On Tue, 2012-10-23 at 18:30 +0100, Pawel Moll wrote:
=== Option 1: Trace event ===
This seems to be the "cheapest" option. Simply defining a trace event that can be generated by a hwmon (or any other) driver makes the interesting data immediately available to any ftrace/perf user. Of course it doesn't really help with the cpufreq case, but seems to be a good place to start with.
The question is how to define it... I've came up with two prototypes:
= Generic hwmon trace event =
This one allows any driver to generate a trace event whenever any "hwmon attribute" (measured value) gets updated. The rate at which the updates happen can be controlled by already existing "update_interval" attribute.
8<------------------------------------------- TRACE_EVENT(hwmon_attr_update, TP_PROTO(struct device *dev, struct attribute *attr, long long input), TP_ARGS(dev, attr, input),
TP_STRUCT__entry( __string( dev, dev_name(dev)) __string( attr, attr->name) __field( long long, input) ),
TP_fast_assign( __assign_str(dev, dev_name(dev)); __assign_str(attr, attr->name); __entry->input = input; ),
TP_printk("%s %s %lld", __get_str(dev), __get_str(attr), __entry->input) ); 8<-------------------------------------------
It generates such ftrace message:
<...>212.673126: hwmon_attr_update: hwmon4 temp1_input 34361
One issue with this is that some external knowledge is required to relate a number to a processor core.

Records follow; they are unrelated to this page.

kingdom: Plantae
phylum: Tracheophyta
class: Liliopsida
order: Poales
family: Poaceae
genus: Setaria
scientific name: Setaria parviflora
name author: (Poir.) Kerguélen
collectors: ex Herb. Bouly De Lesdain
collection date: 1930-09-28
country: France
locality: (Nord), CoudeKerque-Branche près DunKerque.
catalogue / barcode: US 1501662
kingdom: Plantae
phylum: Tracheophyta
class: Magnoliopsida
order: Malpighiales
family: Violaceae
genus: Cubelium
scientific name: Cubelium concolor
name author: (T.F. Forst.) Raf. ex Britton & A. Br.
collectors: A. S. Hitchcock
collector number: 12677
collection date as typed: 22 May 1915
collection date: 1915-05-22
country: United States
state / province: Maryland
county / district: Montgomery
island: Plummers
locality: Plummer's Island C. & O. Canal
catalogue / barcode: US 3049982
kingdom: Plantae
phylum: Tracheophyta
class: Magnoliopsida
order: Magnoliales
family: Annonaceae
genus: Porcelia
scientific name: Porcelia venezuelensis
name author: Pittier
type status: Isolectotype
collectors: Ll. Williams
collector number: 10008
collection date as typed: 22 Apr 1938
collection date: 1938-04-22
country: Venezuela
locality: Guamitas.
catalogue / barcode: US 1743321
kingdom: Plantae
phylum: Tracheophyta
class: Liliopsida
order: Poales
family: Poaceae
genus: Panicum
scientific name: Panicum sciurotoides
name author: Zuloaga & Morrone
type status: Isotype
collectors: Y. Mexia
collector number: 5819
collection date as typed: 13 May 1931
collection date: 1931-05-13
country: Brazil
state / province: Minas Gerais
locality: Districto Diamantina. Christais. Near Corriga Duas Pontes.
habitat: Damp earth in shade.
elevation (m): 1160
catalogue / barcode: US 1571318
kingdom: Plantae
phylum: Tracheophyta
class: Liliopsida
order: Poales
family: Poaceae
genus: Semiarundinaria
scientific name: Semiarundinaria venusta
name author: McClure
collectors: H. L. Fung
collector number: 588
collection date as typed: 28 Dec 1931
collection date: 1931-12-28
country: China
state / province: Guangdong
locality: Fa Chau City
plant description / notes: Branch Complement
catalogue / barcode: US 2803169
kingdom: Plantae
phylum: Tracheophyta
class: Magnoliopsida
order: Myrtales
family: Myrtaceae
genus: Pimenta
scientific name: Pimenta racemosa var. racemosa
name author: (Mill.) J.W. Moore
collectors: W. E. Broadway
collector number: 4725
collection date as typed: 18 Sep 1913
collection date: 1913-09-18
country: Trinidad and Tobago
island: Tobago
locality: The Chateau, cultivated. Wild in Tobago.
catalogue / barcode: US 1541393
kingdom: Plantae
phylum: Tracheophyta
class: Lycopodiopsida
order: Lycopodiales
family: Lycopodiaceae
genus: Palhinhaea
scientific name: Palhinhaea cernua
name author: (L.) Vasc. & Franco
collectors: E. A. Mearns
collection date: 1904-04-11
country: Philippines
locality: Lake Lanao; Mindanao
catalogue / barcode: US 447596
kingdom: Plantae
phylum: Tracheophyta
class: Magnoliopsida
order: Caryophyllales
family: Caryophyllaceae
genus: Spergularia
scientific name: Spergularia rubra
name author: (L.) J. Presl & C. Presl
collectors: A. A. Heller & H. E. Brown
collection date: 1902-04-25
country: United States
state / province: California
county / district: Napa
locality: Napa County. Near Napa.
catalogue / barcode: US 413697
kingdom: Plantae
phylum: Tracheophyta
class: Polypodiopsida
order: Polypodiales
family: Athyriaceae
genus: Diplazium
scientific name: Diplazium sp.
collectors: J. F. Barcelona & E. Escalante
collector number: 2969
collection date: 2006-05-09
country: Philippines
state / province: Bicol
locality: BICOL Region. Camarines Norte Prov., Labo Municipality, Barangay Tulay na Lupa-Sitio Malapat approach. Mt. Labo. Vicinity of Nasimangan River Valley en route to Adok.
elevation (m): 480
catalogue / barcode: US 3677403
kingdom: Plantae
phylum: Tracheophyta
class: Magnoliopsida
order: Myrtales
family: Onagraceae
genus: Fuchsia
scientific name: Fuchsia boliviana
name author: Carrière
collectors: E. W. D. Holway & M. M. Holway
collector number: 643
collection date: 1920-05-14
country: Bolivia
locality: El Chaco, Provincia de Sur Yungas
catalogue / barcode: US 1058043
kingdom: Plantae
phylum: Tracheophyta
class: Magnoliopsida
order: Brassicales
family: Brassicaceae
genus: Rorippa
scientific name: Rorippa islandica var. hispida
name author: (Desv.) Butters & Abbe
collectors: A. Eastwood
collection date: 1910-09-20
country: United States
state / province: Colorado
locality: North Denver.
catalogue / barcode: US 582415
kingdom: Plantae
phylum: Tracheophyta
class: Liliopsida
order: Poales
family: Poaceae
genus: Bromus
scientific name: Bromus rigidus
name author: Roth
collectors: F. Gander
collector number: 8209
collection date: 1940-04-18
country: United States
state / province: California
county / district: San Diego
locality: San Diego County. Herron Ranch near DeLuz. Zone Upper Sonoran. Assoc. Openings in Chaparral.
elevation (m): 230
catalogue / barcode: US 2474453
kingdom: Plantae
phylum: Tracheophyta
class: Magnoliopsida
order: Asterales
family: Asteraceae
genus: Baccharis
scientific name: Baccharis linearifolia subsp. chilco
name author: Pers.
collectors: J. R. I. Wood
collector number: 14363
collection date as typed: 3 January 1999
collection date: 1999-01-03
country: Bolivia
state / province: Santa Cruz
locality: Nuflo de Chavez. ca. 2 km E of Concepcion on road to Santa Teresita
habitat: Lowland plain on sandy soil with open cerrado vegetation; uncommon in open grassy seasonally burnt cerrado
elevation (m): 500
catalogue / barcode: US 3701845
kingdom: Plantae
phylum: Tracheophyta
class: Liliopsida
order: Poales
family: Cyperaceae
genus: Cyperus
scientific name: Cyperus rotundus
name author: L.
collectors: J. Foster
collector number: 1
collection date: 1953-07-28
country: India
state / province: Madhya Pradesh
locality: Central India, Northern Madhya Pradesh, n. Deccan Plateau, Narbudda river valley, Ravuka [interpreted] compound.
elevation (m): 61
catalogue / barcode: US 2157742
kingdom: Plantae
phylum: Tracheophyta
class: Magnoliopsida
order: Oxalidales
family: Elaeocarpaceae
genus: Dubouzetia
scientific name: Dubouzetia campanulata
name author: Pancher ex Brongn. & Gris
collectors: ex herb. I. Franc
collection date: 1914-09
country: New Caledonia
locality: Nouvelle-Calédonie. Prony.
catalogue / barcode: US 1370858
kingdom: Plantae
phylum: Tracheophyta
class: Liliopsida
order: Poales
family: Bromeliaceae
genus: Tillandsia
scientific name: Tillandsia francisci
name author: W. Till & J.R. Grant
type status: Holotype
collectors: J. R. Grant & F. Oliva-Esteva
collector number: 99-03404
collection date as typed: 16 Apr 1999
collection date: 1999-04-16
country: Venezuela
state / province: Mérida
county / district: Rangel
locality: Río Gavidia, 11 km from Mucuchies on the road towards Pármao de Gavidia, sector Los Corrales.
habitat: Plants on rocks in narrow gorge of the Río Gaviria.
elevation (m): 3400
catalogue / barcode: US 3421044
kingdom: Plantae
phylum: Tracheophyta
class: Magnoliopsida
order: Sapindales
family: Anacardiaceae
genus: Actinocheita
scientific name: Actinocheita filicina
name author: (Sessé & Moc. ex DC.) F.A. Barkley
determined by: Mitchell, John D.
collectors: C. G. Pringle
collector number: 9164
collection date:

Or maybe it's not an issue at all because it should be left for the user(space)?
If the external knowledge can be characterized in a userspace tool with the given data here, I see no issues with this.
= CPU power/energy/temperature trace event =
This one is designed to emphasize the relation between the measured value (whether it is energy, temperature or any other physical phenomena, really) and CPUs, so it is quite specific (too specific?)
8<------------------------------------------- TRACE_EVENT(cpus_environment, TP_PROTO(const struct cpumask *cpus, long long value, char unit), TP_ARGS(cpus, value, unit),
TP_STRUCT__entry( __array( unsigned char, cpus, sizeof(struct cpumask)) __field( long long, value) __field( char, unit) ),
TP_fast_assign( memcpy(__entry->cpus, cpus, sizeof(struct cpumask));
Copying the entire cpumask seems like overkill. Especially when you have 4096 CPU machines.
__entry->value = value; __entry->unit = unit;
),
TP_printk("cpus %s %lld[%c]", __print_cpumask((struct cpumask *)__entry->cpus), __entry->value, __entry->unit) ); 8<-------------------------------------------
And the equivalent ftrace message is:
<...>127.063107: cpus_environment: cpus 0,1,2,3 34361[C]
It's a cpumask, not just single cpu id, because the sensor may measure the value per set of CPUs, eg. a temperature of the whole silicon die (so all the cores) or an energy consumed by a subset of cores (this is my particular use case - two meters monitor a cluster of two processors and a cluster of three processors, all working as a SMP system).
Of course the cpus __array could be actually a special __cpumask field type (I've just hacked the __print_cpumask so far). And I've just realised that the unit field should actually be a string to allow unit prefixes to be specified (the above should obviously be "34361[mC]" not "[C]"). Also - excuse the "cpus_environment" name - this was the best I was able to come up with at the time and I'm eager to accept any alternative suggestions :-)
Perhaps making a field that can be a subset of cpus may be better. That way we don't waste the ring buffer with lots of zeros. I'm guessing that it will only be a group of cpus, and not a scattered list? Of course, I've seen boxes where the cpu numbers went from core to core. That is, cpu 0 was on core 1, cpu 1 was on core 2, and then it would repeat. cpu 8 was on core 1, cpu 9 was on core 2, etc.
But still, this could be compressed somehow.
I'll let others comment on the rest.